Agents, Tools & Control

This page covers how agents and tools interact in the ReAct loop, how to write tools, which prebuilt agents are available, and the three surfaces for controlling and observing execution: Command, CallbackManager, and GraphLifecycleHook.

The ReAct loop

An Agent and a ToolNode alternate: the LLM decides what to call, the tool node runs it, the result flows back to the LLM. This continues until the LLM produces a final answer.

Writing tools

Any Python function decorated with @tool becomes a tool.
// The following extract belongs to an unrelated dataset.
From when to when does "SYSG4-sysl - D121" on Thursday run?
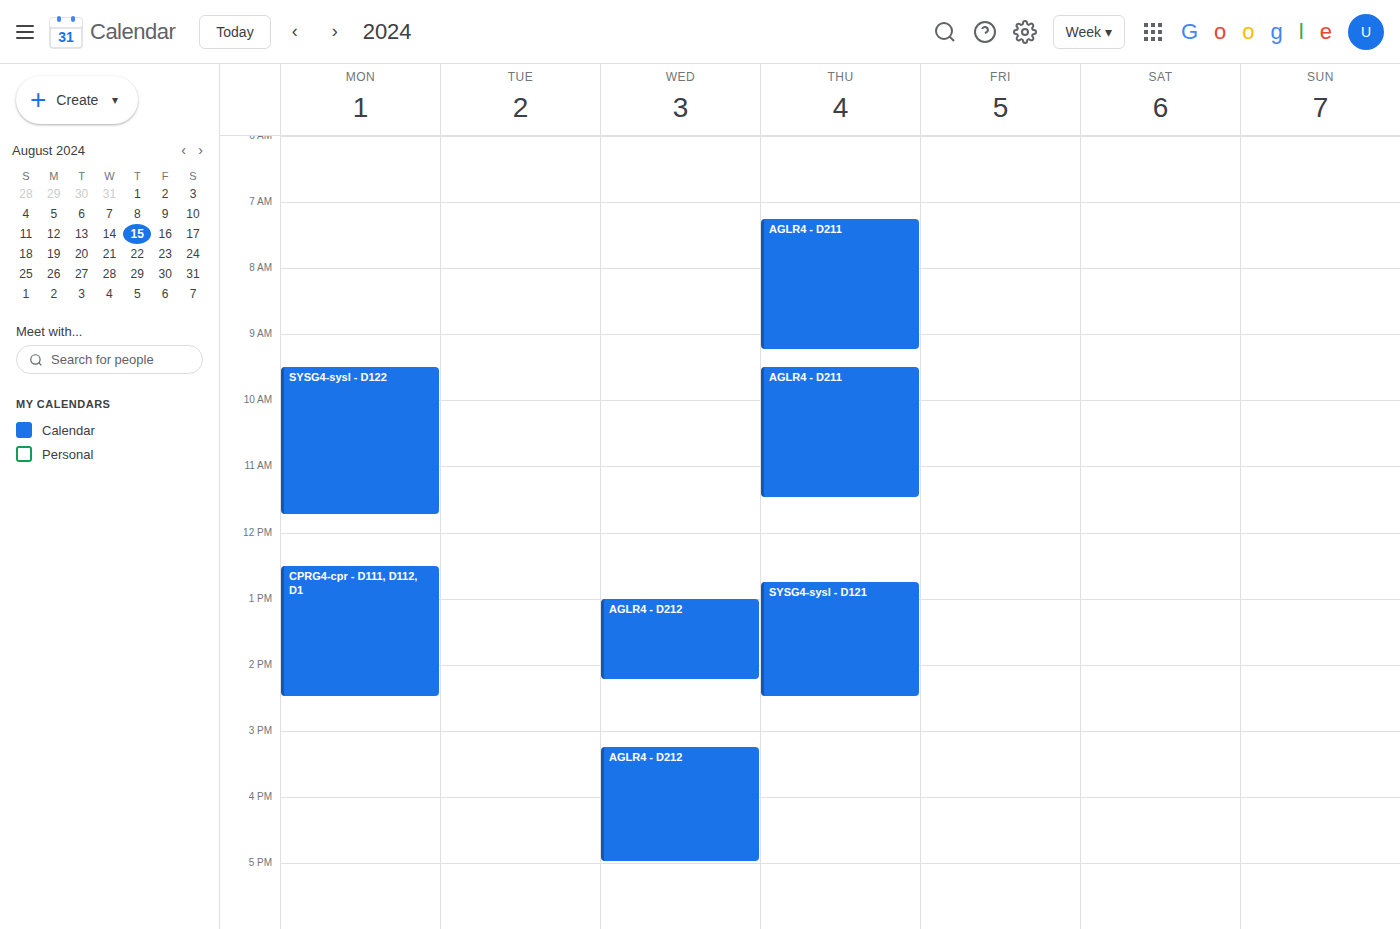
12:45 PM to 2:30 PM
The docstring becomes the description sent to the LLM. The decorator can be used with or without arguments:

from agentflow.utils import tool

# Without arguments — name and description inferred from function
@tool
def get_weather(city: str) -> str:
    """Return current weather for the given city."""
    return f"It is 22°C and sunny in {city}."

# With arguments — explicit name, description, and tags
@tool(name="web_search", description="Search the web for a query.", tags=["search"])
def search(query: str) -> str:
    ...

Pass tools to ToolNode:

from agentflow.core.graph import ToolNode

tool_node = ToolNode([get_weather, search])

Or attach them inline to an Agent:

from agentflow.core.graph import Agent, ToolNode

agent = Agent(
    model="gpt-4o",
    tool_node=ToolNode([get_weather]),
)

Reference a named graph node instead of an inline ToolNode — resolved at compile time:

agent = Agent(model="gpt-4o", tool_node="TOOL")

Prebuilt agents

For common patterns, use a prebuilt agent instead of wiring the graph manually.

Class	Pattern
`ReactAgent`	Single agent + tool loop; auto-wires MAIN + TOOL nodes and routing
`RAGAgent`	ReAct + retrieval-augmented generation
`PlanActReflectAgent`	Plan → Act → Reflect loop
`StructuredOutputAgent`	Guaranteed Pydantic-model output
`SupervisorTeamAgent`	Supervisor routes to named worker agents
`SwarmAgent`	Peer-to-peer handoff via `transfer_to_<name>` tools

ReactAgent takes model and tools directly — no separate Agent or ToolNode construction needed:

from agentflow.prebuilt.agent import ReactAgent

compiled = ReactAgent(
    model="gpt-4o",
    tools=[get_weather, search],
    system_prompt=[{"role": "system", "content": "You are a helpful assistant."}],
).compile()

All prebuilt agents accept checkpointer, store, interrupt_before, and interrupt_after in .compile().

Prebuilt tools

Import path	Callable name	What it does
`agentflow.prebuilt.tools`	`google_web_search`	Google web search
`agentflow.prebuilt.tools`	`vertex_ai_search`	Vertex AI search
`agentflow.prebuilt.tools`	`fetch_url`	Fetch and extract text from a URL
`agentflow.prebuilt.tools`	`file_read`	Read a file from the local filesystem
`agentflow.prebuilt.tools`	`file_write`	Write a file to the local filesystem
`agentflow.prebuilt.tools`	`file_search`	Search files by glob pattern
`agentflow.prebuilt.tools`	`safe_calculator`	Safe arithmetic expression evaluator
`agentflow.prebuilt.tools`	`memory_tool`	Agent long-term memory (store / search / delete)
`agentflow.prebuilt.tools`	`create_handoff_tool`	Factory for swarm handoff tools

from agentflow.prebuilt.tools import fetch_url, safe_calculator, file_read

tool_node = ToolNode([fetch_url, safe_calculator, file_read])

Control: `Command`

Return a Command from a node to jump to a specific node and optionally update state in one step. Use this when the routing target is determined by data computed inside the node — not by a separate route function.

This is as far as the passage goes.